• [Aim of the exercise]:
Copy every line of the data below word for word.

• [Records supplied]:

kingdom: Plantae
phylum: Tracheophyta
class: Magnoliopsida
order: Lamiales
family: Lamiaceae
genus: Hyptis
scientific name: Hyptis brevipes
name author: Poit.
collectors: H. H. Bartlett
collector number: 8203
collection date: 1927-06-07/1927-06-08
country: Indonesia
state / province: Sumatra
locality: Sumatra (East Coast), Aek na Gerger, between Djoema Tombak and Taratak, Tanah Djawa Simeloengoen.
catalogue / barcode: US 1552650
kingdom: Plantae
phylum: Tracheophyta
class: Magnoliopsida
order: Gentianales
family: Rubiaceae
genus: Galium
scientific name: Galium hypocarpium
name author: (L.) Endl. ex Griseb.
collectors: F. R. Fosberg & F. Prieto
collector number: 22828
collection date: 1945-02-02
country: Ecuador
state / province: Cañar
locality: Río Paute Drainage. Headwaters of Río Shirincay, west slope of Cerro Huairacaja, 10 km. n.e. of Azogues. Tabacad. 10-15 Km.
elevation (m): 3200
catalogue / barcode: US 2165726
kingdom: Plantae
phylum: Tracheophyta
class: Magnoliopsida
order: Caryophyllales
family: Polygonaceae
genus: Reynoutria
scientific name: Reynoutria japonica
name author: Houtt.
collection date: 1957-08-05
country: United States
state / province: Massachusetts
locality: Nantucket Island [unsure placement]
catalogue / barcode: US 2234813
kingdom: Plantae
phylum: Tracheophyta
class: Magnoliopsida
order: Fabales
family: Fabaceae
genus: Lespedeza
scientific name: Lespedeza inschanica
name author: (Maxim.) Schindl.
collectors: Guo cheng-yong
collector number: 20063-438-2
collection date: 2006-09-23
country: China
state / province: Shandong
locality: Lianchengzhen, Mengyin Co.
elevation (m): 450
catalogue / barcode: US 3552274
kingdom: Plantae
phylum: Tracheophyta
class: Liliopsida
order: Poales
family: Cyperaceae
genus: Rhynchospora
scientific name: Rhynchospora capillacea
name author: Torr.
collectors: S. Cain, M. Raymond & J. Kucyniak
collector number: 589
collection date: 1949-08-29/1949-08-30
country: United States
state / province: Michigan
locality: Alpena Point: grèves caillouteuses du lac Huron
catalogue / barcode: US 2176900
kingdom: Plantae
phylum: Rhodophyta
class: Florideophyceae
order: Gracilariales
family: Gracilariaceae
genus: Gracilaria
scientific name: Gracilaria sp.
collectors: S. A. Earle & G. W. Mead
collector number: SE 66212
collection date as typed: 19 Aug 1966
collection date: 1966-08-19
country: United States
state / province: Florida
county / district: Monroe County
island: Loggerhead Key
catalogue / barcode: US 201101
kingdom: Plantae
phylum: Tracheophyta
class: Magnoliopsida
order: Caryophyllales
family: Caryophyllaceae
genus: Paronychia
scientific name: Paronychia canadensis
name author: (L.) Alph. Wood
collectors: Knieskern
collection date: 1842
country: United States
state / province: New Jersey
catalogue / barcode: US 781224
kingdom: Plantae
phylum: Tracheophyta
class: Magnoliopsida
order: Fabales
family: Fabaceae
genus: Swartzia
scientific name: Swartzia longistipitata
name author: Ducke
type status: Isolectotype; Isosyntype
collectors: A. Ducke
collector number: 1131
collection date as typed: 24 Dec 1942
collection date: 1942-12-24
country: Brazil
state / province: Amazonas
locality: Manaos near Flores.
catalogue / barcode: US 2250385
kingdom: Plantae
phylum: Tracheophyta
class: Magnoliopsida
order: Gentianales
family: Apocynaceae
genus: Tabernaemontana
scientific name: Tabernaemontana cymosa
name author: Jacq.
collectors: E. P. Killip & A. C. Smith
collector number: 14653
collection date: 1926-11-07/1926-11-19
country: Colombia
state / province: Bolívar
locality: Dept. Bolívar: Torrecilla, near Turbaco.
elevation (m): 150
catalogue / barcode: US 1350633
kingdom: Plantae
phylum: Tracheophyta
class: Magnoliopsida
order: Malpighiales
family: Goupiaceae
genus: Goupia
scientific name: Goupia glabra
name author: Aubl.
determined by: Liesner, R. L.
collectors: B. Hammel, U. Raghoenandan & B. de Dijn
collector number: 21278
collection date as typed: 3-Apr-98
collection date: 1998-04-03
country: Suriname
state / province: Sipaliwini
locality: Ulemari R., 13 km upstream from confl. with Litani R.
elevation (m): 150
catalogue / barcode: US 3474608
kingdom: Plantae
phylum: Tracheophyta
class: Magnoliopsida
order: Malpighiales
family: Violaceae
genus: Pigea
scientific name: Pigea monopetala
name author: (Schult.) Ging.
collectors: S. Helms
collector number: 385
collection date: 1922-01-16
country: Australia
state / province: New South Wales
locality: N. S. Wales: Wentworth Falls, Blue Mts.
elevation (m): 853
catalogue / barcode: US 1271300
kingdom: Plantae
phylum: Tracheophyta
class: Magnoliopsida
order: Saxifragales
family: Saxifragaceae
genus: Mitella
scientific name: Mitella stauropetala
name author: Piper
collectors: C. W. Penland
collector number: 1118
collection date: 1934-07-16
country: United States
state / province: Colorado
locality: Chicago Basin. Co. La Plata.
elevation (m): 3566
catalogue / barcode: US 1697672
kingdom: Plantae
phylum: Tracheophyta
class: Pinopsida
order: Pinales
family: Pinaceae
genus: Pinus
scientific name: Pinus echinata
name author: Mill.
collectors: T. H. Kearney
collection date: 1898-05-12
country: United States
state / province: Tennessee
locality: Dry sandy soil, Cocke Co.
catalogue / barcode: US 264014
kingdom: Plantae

• [Answer to the task]:
kingdom: Plantae
phylum: Tracheophyta
class: Magnoliopsida
order: Lamiales
family: Lamiaceae
genus: Hyptis
scientific name: Hyptis brevipes
name author: Poit.
collectors: H. H. Bartlett
collector number: 8203
collection date: 1927-06-07/1927-06-08
country: Indonesia
state / province: Sumatra
locality: Sumatra (East Coast), Aek na Gerger, between Djoema Tombak and Taratak, Tanah Djawa Simeloengoen.
catalogue / barcode: US 1552650
kingdom: Plantae
phylum: Tracheophyta
class: Magnoliopsida
order: Gentianales
family: Rubiaceae
genus: Galium
scientific name: Galium hypocarpium
name author: (L.) Endl. ex Griseb.
collectors: F. R. Fosberg & F. Prieto
collector number: 22828
collection date: 1945-02-02
country: Ecuador
state / province: Cañar
locality: Río Paute Drainage. Headwaters of Río Shirincay, west slope of Cerro Huairacaja, 10 km. n.e. of Azogues. Tabacad. 10-15 Km.
elevation (m): 3200
catalogue / barcode: US 2165726
kingdom: Plantae
phylum: Tracheophyta
class: Magnoliopsida
order: Caryophyllales
family: Polygonaceae
genus: Reynoutria
scientific name: Reynoutria japonica
name author: Houtt.
collection date: 1957-08-05
country: United States
state / province: Massachusetts
locality: Nantucket Island [unsure placement]
catalogue / barcode: US 2234813
kingdom: Plantae
phylum: Tracheophyta
class: Magnoliopsida
order: Fabales
family: Fabaceae
genus: Lespedeza
scientific name: Lespedeza inschanica
name author: (Maxim.) Schindl.
collectors: Guo cheng-yong
collector number: 20063-438-2
collection date: 2006-09-23
country: China
state / province: Shandong
locality: Lianchengzhen, Mengyin Co.
elevation (m): 450
catalogue / barcode: US 3552274
kingdom: Plantae
phylum: Tracheophyta
class: Liliopsida
order: Poales
family: Cyperaceae
genus: Rhynchospora
scientific name: Rhynchospora capillacea
name author: Torr.
collectors: S. Cain, M. Raymond & J. Kucyniak
collector number: 589
collection date: 1949-08-29/1949-08-30
country: United States
state / province: Michigan
locality: Alpena Point: grèves caillouteuses du lac Huron
catalogue / barcode: US 2176900
kingdom: Plantae
phylum: Rhodophyta
class: Florideophyceae
order: Gracilariales
family: Gracilariaceae
genus: Gracilaria
scientific name: Gracilaria sp.
collectors: S. A. Earle & G. W. Mead
collector number: SE 66212
collection date as typed: 19 Aug 1966
collection date: 1966-08-19
country: United States
state / province: Florida
county / district: Monroe County
island: Loggerhead Key
catalogue / barcode: US 201101
kingdom: Plantae
phylum: Tracheophyta
class: Magnoliopsida
order: Caryophyllales
family: Caryophyllaceae
genus: Paronychia
scientific name: Paronychia canadensis
name author: (L.) Alph. Wood
collectors: Knieskern
collection date: 1842
country: United States
state / province: New Jersey
catalogue / barcode: US 781224
kingdom: Plantae
phylum: Tracheophyta
class: Magnoliopsida
order: Fabales
family: Fabaceae
genus: Swartzia
scientific name: Swartzia longistipitata
name author: Ducke
type status: Isolectotype; Isosyntype
collectors: A. Ducke
collector number: 1131
collection date as typed: 24 Dec 1942
collection date: 1942-12-24
country: Brazil
state / province: Amazonas
locality: Manaos near Flores.
catalogue / barcode: US 2250385
kingdom: Plantae
phylum: Tracheophyta
class: Magnoliopsida
order: Gentianales
family: Apocynaceae
genus: Tabernaemontana
scientific name: Tabernaemontana cymosa
name author: Jacq.
collectors: E. P. Killip & A. C. Smith
collector number: 14653
collection date: 1926-11-07/1926-11-19
country: Colombia
state / province: Bolívar
locality: Dept. Bolívar: Torrecilla, near Turbaco.
elevation (m): 150
catalogue / barcode: US 1350633
kingdom: Plantae
phylum: Tracheophyta
class: Magnoliopsida
order: Malpighiales
family: Goupiaceae
genus: Goupia
scientific name: Goupia glabra
name author: Aubl.
determined by: Liesner, R. L.
collectors: B. Hammel, U. Raghoenandan & B. de Dijn
collector number: 21278
collection date as typed: 3-Apr-98
collection date: 1998-04-03
country: Suriname
state / province: Sipaliwini
locality: Ulemari R., 13 km upstream from confl. with Litani R.
elevation (m): 150
catalogue / barcode: US 3474608
kingdom: Plantae
phylum: Tracheophyta
class: Magnoliopsida
order: Malpighiales
family: Violaceae
genus: Pigea
scientific name: Pigea monopetala
name author: (Schult.) Ging.
collectors: S. Helms
collector number: 385
collection date: 1922-01-16
country: Australia
state / province: New South Wales
locality: N. S. Wales: Wentworth Falls, Blue Mts.
elevation (m): 853
catalogue / barcode: US 1271300
kingdom: Plantae
phylum: Tracheophyta
class: Magnoliopsida
order: Saxifragales
family: Saxifragaceae
genus: Mitella
scientific name: Mitella stauropetala
name author: Piper
collectors: C. W. Penland
collector number: 1118
collection date: 1934-07-16
country: United States
state / province: Colorado
locality: Chicago Basin. Co. La Plata.
elevation (m): 3566
catalogue / barcode: US 1697672
kingdom: Plantae
phylum: Tracheophyta
class: Pinopsida
order: Pinales
family: Pinaceae
genus: Pinus
scientific name: Pinus echinata
name author: Mill.
collectors: T. H. Kearney
collection date: 1898-05-12
country: United States
state / province: Tennessee
locality: Dry sandy soil, Cocke Co.
catalogue / barcode: US 264014
kingdom: Plantae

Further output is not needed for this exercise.